Apparently "Orange Pippin" is a variety of apple, but I'm amused that a site with "Orange" in its name is actually "all about apples, pears, plums, and cherries"
Pippins are usually light green(like Granny Smiths) and can be yellow too..with a tinge or red or orange as it’s cap...
no one knows the exact parent of Orange Pippin that used to be known as Cox(after the breeder) but it could have been a Pippin but Cox’s Orange Pippin is a russet/orange.
Having said that, I have a very old Apple tree that came with the house(this is in California) and is probably over 25 years old at least(if not more)...it looks like a Granny Smith but it tastes like a Pippin to me.(not entirely..still reminds me of my favorite Cox Orange Pippin from the UK. Nothing in America compares to Cox Orange Pippin afaik)...I don’t even pick it before first frost. After first frost, something happens to the tart flesh and the sugars as it comes to the surface. It’s magical. I never pick apples before first frost. Not from this tree anyways. I have a newer Gala and it’s ok. The first frost trick doesn’t work on it. I wish I knew the name of my green apple variety.
However... it's tough to beat the humble Fuji, IMO.
At peak freshness they are sweet, a little tart with hints of honey, and last pretty long. I feel I can find decent Fujis into late winter, at my local grocery.
I was briefly enamored by the Honeycrisp, but they are not as consistently good as Fujis and almost twice the price.

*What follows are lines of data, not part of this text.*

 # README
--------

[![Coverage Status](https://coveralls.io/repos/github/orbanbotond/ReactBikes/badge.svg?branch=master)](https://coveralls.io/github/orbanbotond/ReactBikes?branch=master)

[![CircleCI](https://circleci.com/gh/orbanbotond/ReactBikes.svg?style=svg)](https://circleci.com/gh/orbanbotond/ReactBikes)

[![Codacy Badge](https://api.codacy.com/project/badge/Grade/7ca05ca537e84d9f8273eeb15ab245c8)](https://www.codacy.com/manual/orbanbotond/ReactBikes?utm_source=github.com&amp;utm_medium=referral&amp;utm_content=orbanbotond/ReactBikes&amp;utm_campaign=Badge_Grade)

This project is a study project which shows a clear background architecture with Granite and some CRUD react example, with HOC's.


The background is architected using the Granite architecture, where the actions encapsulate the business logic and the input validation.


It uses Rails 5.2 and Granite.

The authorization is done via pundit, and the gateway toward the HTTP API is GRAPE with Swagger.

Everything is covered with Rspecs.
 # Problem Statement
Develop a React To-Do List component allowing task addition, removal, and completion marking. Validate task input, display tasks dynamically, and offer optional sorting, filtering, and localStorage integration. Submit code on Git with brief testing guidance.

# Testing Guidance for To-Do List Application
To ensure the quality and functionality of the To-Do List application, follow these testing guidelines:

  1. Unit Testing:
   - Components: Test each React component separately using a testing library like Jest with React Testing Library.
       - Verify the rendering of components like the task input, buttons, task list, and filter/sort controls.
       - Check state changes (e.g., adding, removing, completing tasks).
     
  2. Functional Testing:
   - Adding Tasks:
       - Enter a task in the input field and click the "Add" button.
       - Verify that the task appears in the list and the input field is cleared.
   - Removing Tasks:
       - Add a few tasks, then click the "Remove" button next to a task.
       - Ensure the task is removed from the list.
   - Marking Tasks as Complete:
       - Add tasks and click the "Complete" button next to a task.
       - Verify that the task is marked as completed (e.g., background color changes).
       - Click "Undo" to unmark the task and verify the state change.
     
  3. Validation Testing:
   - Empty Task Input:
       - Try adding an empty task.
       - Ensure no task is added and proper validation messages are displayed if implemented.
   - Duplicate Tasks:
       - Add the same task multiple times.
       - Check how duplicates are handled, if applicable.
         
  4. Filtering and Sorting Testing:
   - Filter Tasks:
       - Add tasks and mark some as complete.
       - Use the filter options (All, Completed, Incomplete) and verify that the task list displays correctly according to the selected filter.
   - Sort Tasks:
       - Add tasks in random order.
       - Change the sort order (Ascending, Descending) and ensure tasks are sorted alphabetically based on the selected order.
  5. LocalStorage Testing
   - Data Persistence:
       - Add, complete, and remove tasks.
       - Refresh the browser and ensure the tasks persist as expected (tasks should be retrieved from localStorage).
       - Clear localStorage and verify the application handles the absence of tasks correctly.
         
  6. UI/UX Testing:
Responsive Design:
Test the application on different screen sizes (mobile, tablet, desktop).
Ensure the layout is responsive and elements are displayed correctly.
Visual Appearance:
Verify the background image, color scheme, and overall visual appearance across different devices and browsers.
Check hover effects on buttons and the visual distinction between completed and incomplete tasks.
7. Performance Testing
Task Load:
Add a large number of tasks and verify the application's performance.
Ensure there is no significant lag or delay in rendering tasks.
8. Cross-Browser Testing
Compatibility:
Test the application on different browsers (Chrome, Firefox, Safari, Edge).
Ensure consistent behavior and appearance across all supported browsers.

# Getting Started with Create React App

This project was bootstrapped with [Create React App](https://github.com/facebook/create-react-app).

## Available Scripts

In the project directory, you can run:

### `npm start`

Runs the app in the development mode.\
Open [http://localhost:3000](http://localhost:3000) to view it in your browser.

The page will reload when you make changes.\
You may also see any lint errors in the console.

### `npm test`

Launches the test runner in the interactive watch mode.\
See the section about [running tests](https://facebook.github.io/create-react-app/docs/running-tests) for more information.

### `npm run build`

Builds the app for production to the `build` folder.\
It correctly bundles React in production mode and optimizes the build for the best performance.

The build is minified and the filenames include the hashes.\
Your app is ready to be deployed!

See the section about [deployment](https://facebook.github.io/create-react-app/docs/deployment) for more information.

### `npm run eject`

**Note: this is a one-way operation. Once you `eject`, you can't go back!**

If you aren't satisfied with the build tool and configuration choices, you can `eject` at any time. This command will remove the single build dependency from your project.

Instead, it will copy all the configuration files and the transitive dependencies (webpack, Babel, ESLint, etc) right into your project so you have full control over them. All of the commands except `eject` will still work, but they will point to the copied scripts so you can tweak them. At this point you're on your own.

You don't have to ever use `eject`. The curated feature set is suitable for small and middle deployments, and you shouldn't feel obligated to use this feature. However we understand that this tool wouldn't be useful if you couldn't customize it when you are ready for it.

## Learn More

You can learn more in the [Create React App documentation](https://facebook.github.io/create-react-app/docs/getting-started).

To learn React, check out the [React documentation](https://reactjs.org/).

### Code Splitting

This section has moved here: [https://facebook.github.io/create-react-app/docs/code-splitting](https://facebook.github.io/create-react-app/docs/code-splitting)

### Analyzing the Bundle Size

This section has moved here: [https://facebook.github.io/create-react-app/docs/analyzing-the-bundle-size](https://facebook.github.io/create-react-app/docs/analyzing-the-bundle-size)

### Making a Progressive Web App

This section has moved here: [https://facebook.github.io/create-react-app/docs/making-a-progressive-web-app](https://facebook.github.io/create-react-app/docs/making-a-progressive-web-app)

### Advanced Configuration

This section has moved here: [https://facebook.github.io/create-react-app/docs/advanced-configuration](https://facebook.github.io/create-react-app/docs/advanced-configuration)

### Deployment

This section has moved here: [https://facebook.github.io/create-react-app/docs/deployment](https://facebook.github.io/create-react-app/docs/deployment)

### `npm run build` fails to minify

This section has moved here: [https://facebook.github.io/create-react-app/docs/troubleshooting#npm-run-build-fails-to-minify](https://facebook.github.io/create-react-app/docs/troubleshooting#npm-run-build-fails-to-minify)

This winter I discovered Jazz apples. They taste good, but more importantly they are often hard like rocks. I detest even the slightest bit a mealiness, and Jazz are a great late season apple. When the Fujis looked shabby, I'd pick up some Jazz.

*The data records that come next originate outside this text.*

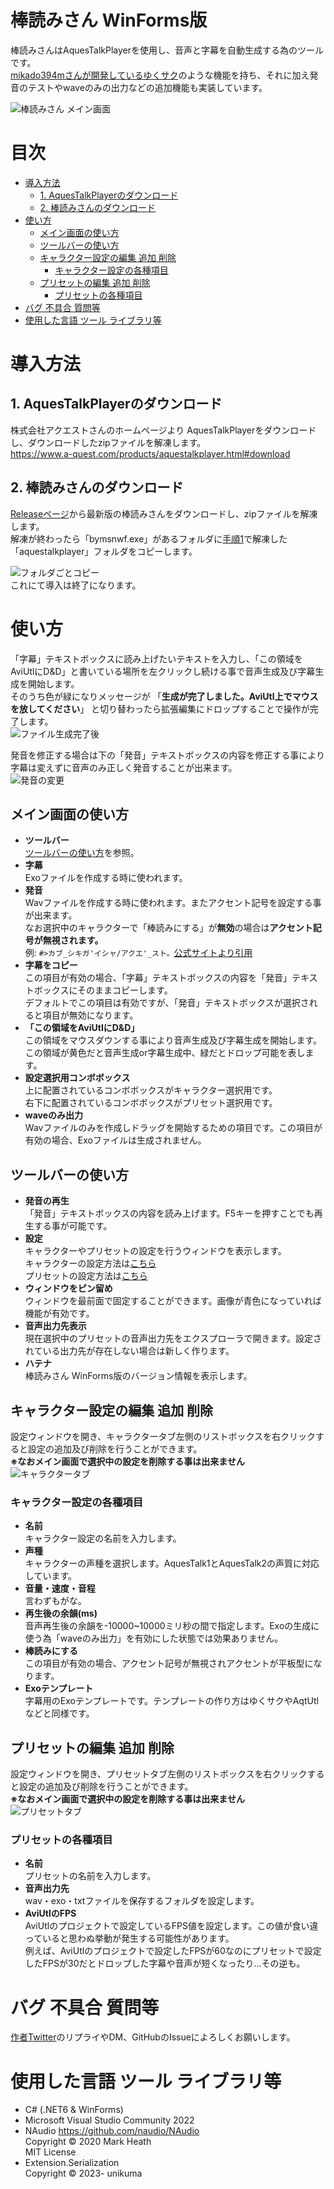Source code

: # 棒読みさん WinForms版
棒読みさんはAquesTalkPlayerを使用し、音声と字幕を自動生成する為のツールです。  
[mikado394mさんが開発しているゆくサク](https://github.com/mikado394m/yukkuriutil1)のような機能を持ち、それに加え発音のテストやwaveのみの出力などの追加機能も実装しています。

![棒読みさん メイン画面](./image/棒読みさんメイン画面.png)

# 目次
- [導入方法](#導入方法)
    - [1. AquesTalkPlayerのダウンロード](#1-aquestalkplayerのダウンロード)
    - [2. 棒読みさんのダウンロード](#2-棒読みさんのダウンロード)
- [使い方](#使い方)
    - [メイン画面の使い方](#メイン画面の使い方)
    - [ツールバーの使い方](#ツールバーの使い方)
    - [キャラクター設定の編集 追加 削除](#キャラクター設定の編集-追加-削除)
        - [キャラクター設定の各種項目](#キャラクター設定の各種項目)
    - [プリセットの編集 追加 削除](#プリセットの編集-追加-削除)
        - [プリセットの各種項目](#プリセットの各種項目)
- [バグ 不具合 質問等](#バグ-不具合-質問等)
- [使用した言語 ツール ライブラリ等](#使用した言語-ツール-ライブラリ等)

# 導入方法
## 1. AquesTalkPlayerのダウンロード
株式会社アクエストさんのホームページより AquesTalkPlayerをダウンロードし、ダウンロードしたzipファイルを解凍します。  
https://www.a-quest.com/products/aquestalkplayer.html#download

## 2. 棒読みさんのダウンロード
[Releaseページ](https://github.com/unikuma/Bouyomisan.WinForms/releases)から最新版の棒読みさんをダウンロードし、zipファイルを解凍します。  
解凍が終わったら「bymsnwf.exe」があるフォルダに[手順1](#1-aquestalkplayerのダウンロード)で解凍した「aquestalkplayer」フォルダをコピーします。

![フォルダごとコピー](./image/フォルダごとコピー.png)  
これにて導入は終了になります。

# 使い方
「字幕」テキストボックスに読み上げたいテキストを入力し、「この領域をAviUtlにD&D」と書いている場所を左クリックし続ける事で音声生成及び字幕生成を開始します。  
そのうち色が緑になりメッセージが 「**生成が完了しました。AviUtl上でマウスを放してください**」 と切り替わったら拡張編集にドロップすることで操作が完了します。  
![ファイル生成完了後](./image/ファイル生成完了後.png)

発音を修正する場合は下の「発音」テキストボックスの内容を修正する事により字幕は変えずに音声のみ正しく発音することが出来ます。  
![発音の変更](./image/発音の変更.png)

## メイン画面の使い方
- **ツールバー**  
    [ツールバーの使い方](#ツールバーの使い方)を参照。
- **字幕**  
    Exoファイルを作成する時に使われます。
- **発音**  
    Wavファイルを作成する時に使われます。またアクセント記号を設定する事が出来ます。  
    なお選択中のキャラクターで「棒読みにする」が**無効**の場合は**アクセント記号が無視されます。**  
    例: `#>カブ_シキガ'イシャ/アクエ'_スト。`[公式サイトより引用](https://www.a-quest.com/products/aquestalkplayer_man.html#a-index8)
- **字幕をコピー**  
    この項目が有効の場合、「字幕」テキストボックスの内容を「発音」テキストボックスにそのままコピーします。  
    デフォルトでこの項目は有効ですが、「発音」テキストボックスが選択されると項目が無効になります。
- **「この領域をAviUtlにD&D」**  
    この領域をマウスダウンする事により音声生成及び字幕生成を開始します。  
    この領域が黄色だと音声生成or字幕生成中、緑だとドロップ可能を表します。
- **設定選択用コンボボックス**  
    上に配置されているコンボボックスがキャラクター選択用です。  
    右下に配置されているコンボボックスがプリセット選択用です。
- **waveのみ出力**  
    Wavファイルのみを作成しドラッグを開始するための項目です。この項目が有効の場合、Exoファイルは生成されません。

## ツールバーの使い方
- **発音の再生**  
    「発音」テキストボックスの内容を読み上げます。F5キーを押すことでも再生する事が可能です。
- **設定**  
    キャラクターやプリセットの設定を行うウィンドウを表示します。  
    キャラクターの設定方法は[こちら](#キャラクター設定の編集-追加-削除)  
    プリセットの設定方法は[こちら](#)
- **ウィンドウをピン留め**  
    ウィンドウを最前面で固定することができます。画像が青色になっていれば機能が有効です。
- **音声出力先表示**  
    現在選択中のプリセットの音声出力先をエクスプローラで開きます。設定されている出力先が存在しない場合は新しく作ります。
- **ハテナ**  
    棒読みさん WinForms版のバージョン情報を表示します。

## キャラクター設定の編集 追加 削除
設定ウィンドウを開き、キャラクタータブ左側のリストボックスを右クリックすると設定の追加及び削除を行うことができます。  
**※なおメイン画面で選択中の設定を削除する事は出来ません**  
![キャラクタータブ](./image/キャラクタータブ.png)

### キャラクター設定の各種項目
- **名前**  
    キャラクター設定の名前を入力します。
- **声種**  
    キャラクターの声種を選択します。AquesTalk1とAquesTalk2の声質に対応しています。
- **音量・速度・音程**  
    言わずもがな。
- **再生後の余韻(ms)**  
    音声再生後の余韻を-10000~10000ミリ秒の間で指定します。Exoの生成に使う為「waveのみ出力」を有効にした状態では効果ありません。
- **棒読みにする**  
    この項目が有効の場合、アクセント記号が無視されアクセントが平板型になります。
- **Exoテンプレート**  
    字幕用のExoテンプレートです。テンプレートの作り方はゆくサクやAqtUtlなどと同様です。

## プリセットの編集 追加 削除
設定ウィンドウを開き、プリセットタブ左側のリストボックスを右クリックすると設定の追加及び削除を行うことができます。  
**※なおメイン画面で選択中の設定を削除する事は出来ません**  
![プリセットタブ](./image/プリセットタブ.png)

### プリセットの各種項目
- **名前**  
    プリセットの名前を入力します。
- **音声出力先**  
    wav・exo・txtファイルを保存するフォルダを設定します。
- **AviUtlのFPS**  
    AviUtlのプロジェクトで設定しているFPS値を設定します。この値が食い違っていると思わぬ挙動が発生する可能性があります。  
    例えば、AviUtlのプロジェクトで設定したFPSが60なのにプリセットで設定したFPSが30だとドロップした字幕や音声が短くなったり...その逆も。

# バグ 不具合 質問等
[作者Twitter](https://twitter.com/unikuma_sub)のリプライやDM、GitHubのIssueによろしくお願いします。

# 使用した言語 ツール ライブラリ等
- C# (.NET6 & WinForms)
- Microsoft Visual Studio Community 2022
- NAudio https://github.com/naudio/NAudio  
    Copyright &copy; 2020 Mark Heath  
    MIT License
- Extension.Serialization  
    Copyright &copy; 2023- unikuma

Incidentally, this is why I'll never use a grocery delivery service. I love food, I love cooking and am choosey about what I eat. I actually like going to the store and looking over the fruit, and chatting up the person behind the meat counter, etc. It'd be a shame if this ever went away. Don't disrupt grocery distribution. Disrupt whatever incentives that took carrots and made them taste like cardboard, instead of the sweet carrots I remember from my childhood.